A Sermon
(No. 395)
Delivered on Sunday Morning, June 2nd, 1861 by the
Rev. C. H. SPURGEON,
At the Metropolitan Tabernacle, Newington
EXCERPT
"This is his name whereby he shall be called, The Lord our Righteousness"—Jeremiah 23:6.
AN BY THE FALL sustained an infinite loss in the matter of righteousness. He suffered the loss of a righteous nature, and then a two-fold loss of legal righteousness in the sight of God. Man sinned; he was therefore no longer innocent of transgression. Man did not keep the command; he therefore was guilty of the sin of omission. In that which he committed, and in that which heomitted, his original character for uprightness was completely wrecked. Jesus Christ came to undo the mischief of the fall for his people. So far as their sin concerned their breach of the command, that he has removed by his precious blood. His agony and bloody sweat have for ever taken away the consequences of sin from believers, seeing Christ did by his one sacrifice bear the penalty of that sin in his flesh. He, his own self, bare our sins in his own body on the tree. Still it is not enough for a man to be pardoned. He, of course, is then in the eye of God without sin.

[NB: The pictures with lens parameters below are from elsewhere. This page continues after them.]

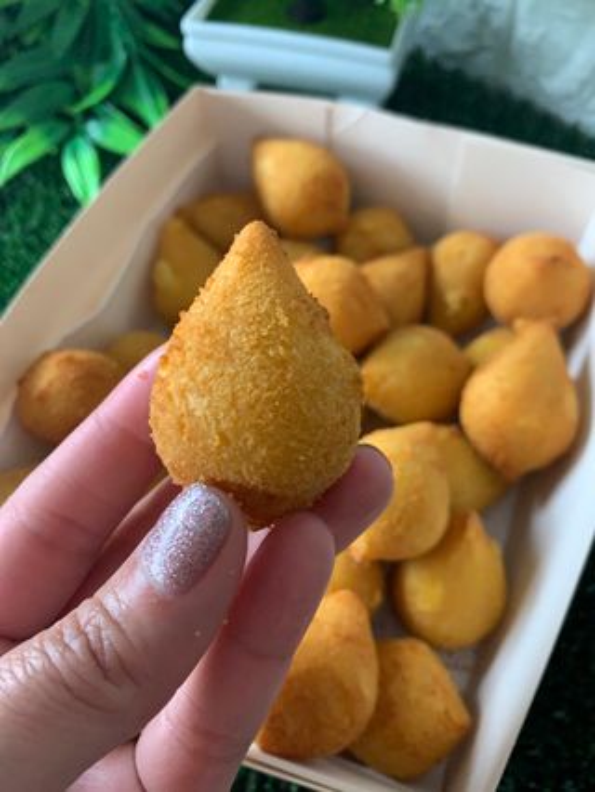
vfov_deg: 67.3
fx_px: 595
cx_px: 298
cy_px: 396
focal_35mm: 26
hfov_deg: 53.1
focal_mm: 4.25
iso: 320
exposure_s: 1/60
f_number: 1.8
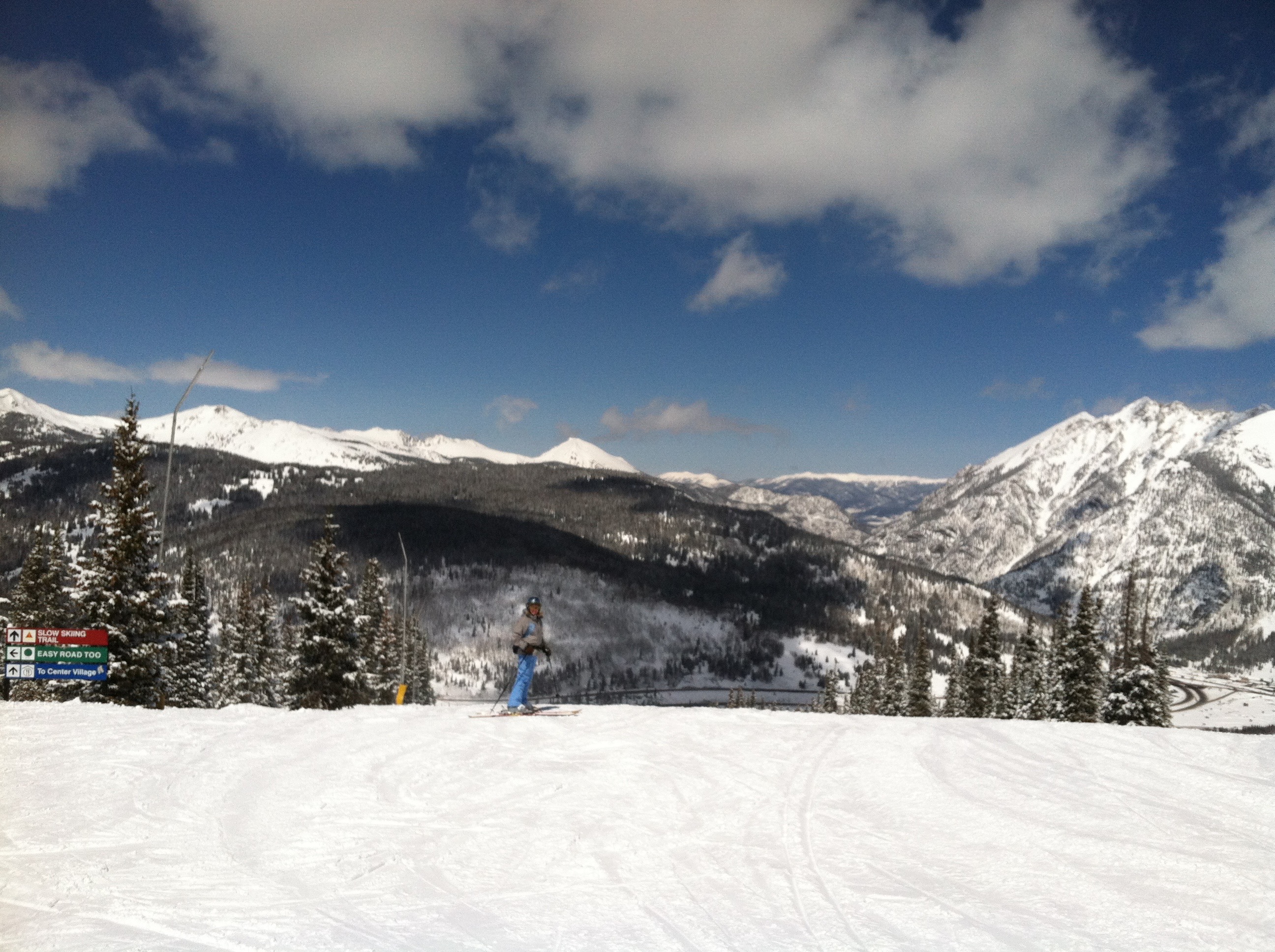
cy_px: 476
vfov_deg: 40.6
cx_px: 638
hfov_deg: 52.7
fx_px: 1287
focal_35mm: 35
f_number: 2.8
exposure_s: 1/5000
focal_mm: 3.85
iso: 80
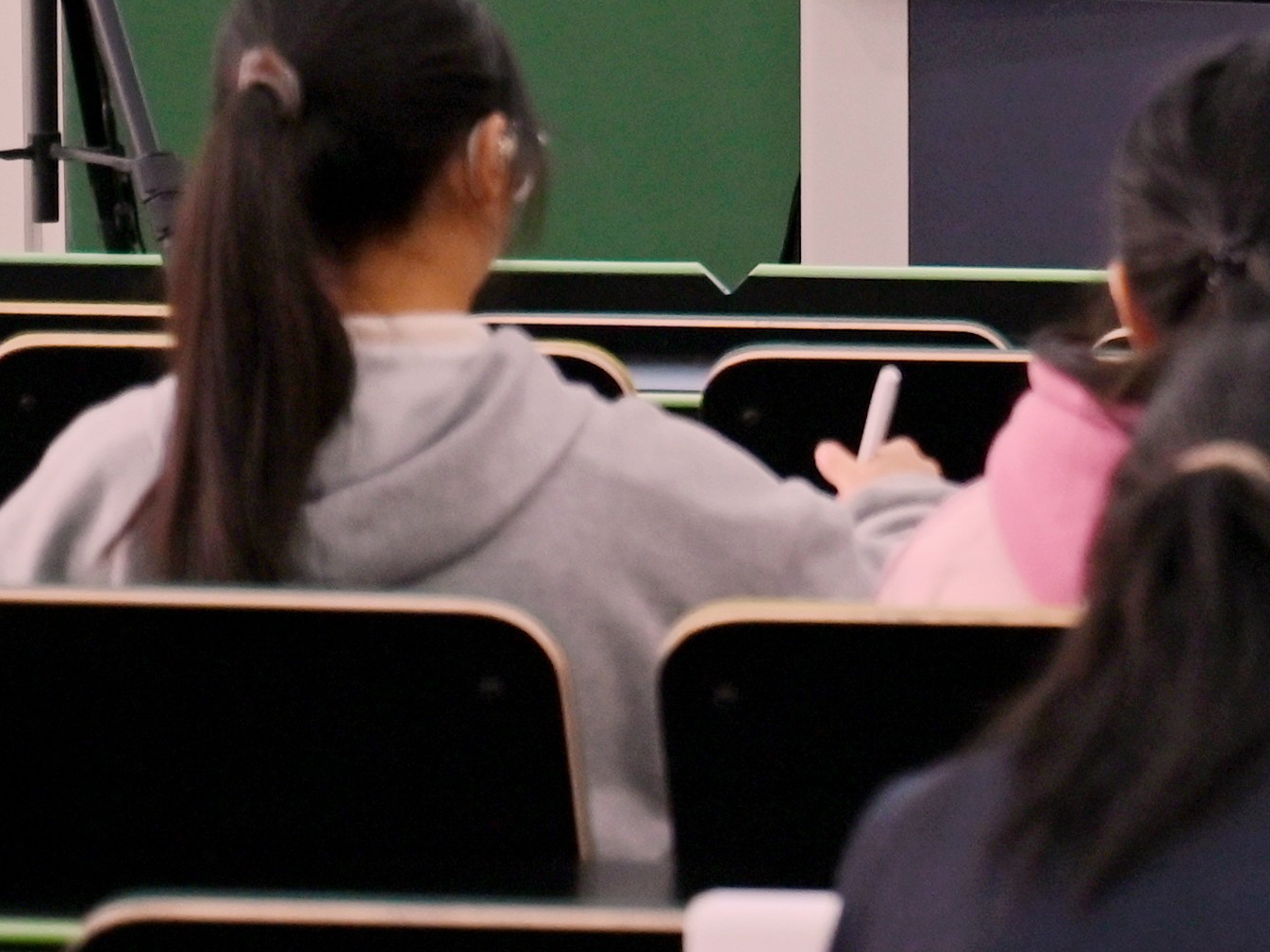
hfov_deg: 6.5
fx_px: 11041
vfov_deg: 4.9
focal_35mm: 301
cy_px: -299
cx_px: 1980
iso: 400
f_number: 4
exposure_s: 1/125
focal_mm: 70
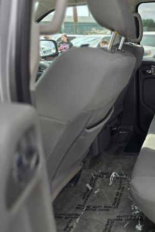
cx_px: 168
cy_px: 104
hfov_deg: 32.0
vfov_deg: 51.8
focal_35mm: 37
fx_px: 239
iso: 32
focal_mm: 6.3
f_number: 1.7
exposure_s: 1/359
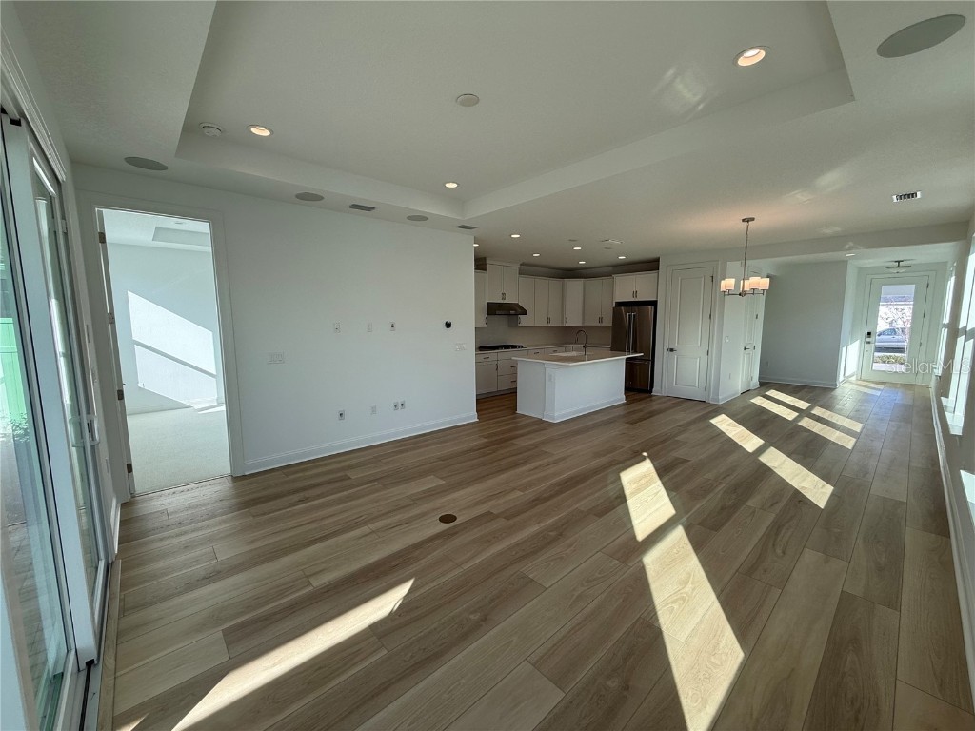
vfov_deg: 85.7
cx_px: 488
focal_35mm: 14
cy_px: 366
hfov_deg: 102.1
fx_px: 394
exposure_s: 1/208
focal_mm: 2.22
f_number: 2.2
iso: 50
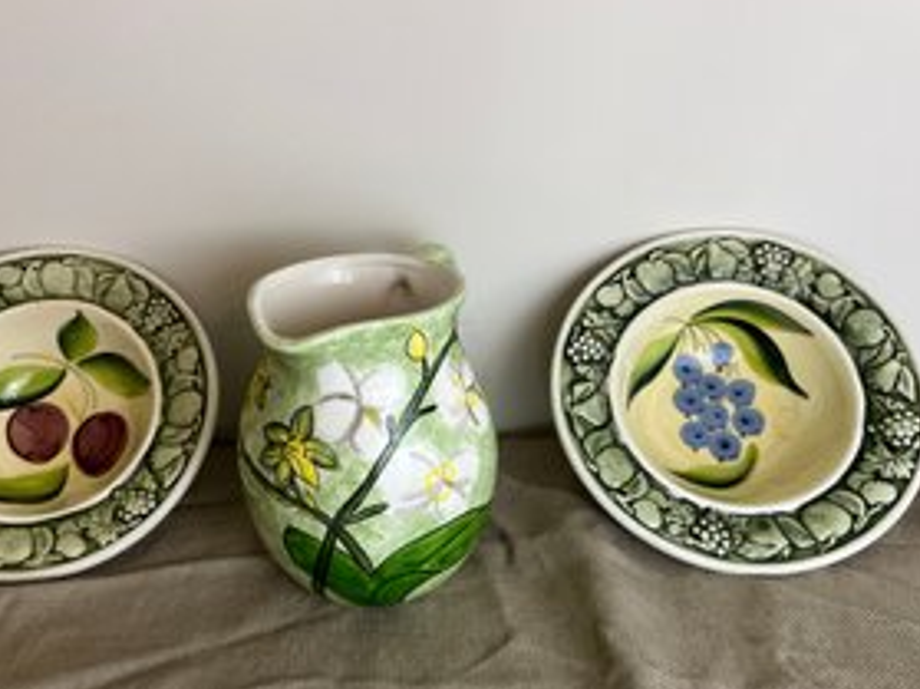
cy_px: 397
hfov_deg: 56.6
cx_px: 397
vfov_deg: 44.0
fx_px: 850
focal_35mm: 32
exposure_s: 1/120
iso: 100
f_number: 1.5
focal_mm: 5.7
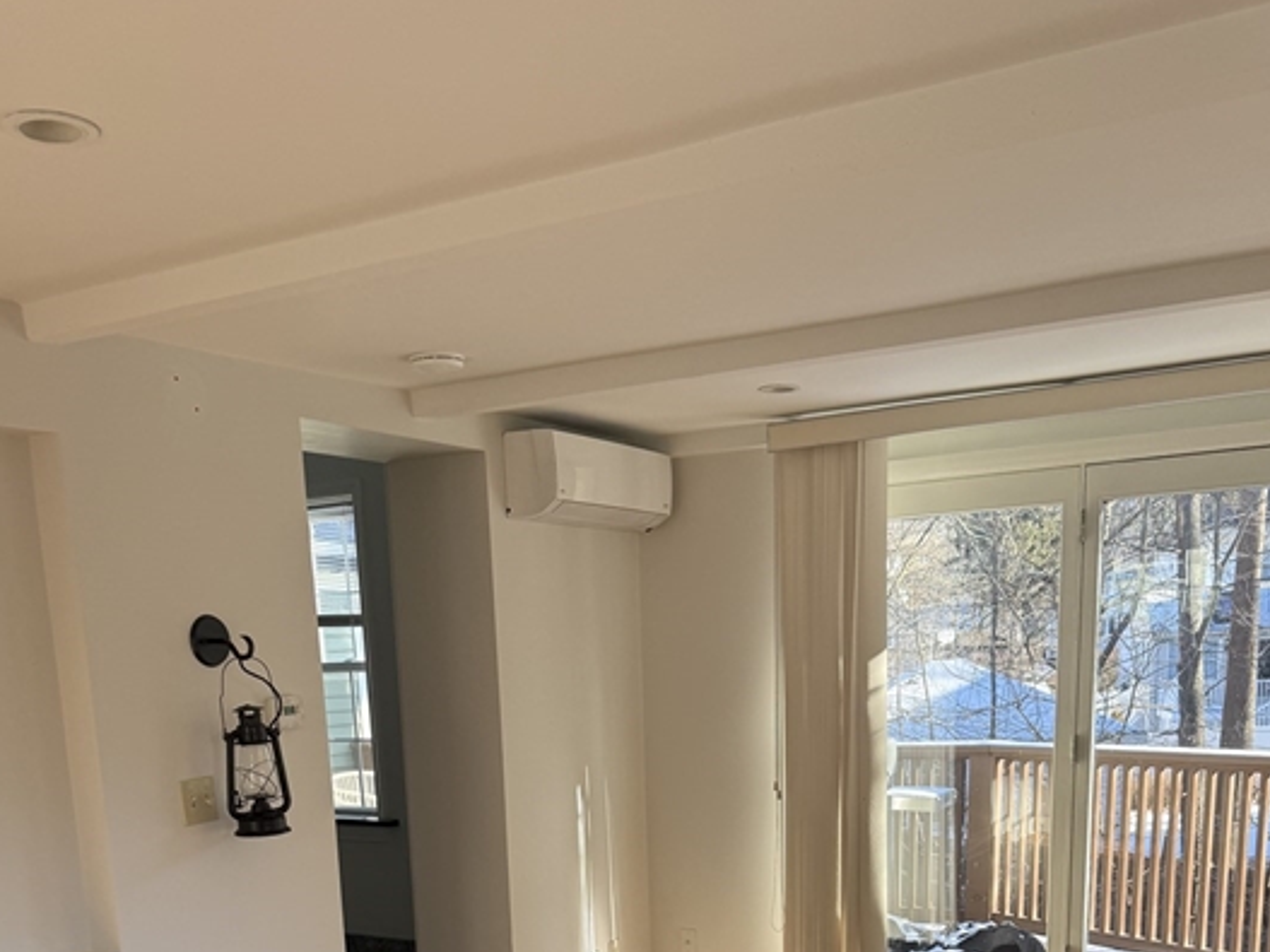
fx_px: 1284
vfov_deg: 37.2
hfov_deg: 52.6
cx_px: 605
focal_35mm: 35
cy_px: 911
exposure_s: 1/323
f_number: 1.78
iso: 100
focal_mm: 6.76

But it was required of man that he should actually keep the command. It was not enough that he did not break it, or that he is regarded through the blood as though he did not break it. He must keep it, he must continue in all things that are written in the book of the law to do them. How is this necessity supplied? Man must have a righteousness, or God cannot accept him. Man must have a perfect obedience, or else God cannot reward him. Should He give heaven to a soul that has not perfectly kept the law; that were to give the reward where the service is not done, and that before God would be an act which might impeach his justice. Where, then, is the righteousness with which the pardoned man shall be completely covered, so that God can regard him as having kept the law, and reward him for so doing? Surely, my brethren, none of you are so besotted as to think that this righteousness can be wrought out by yourselves.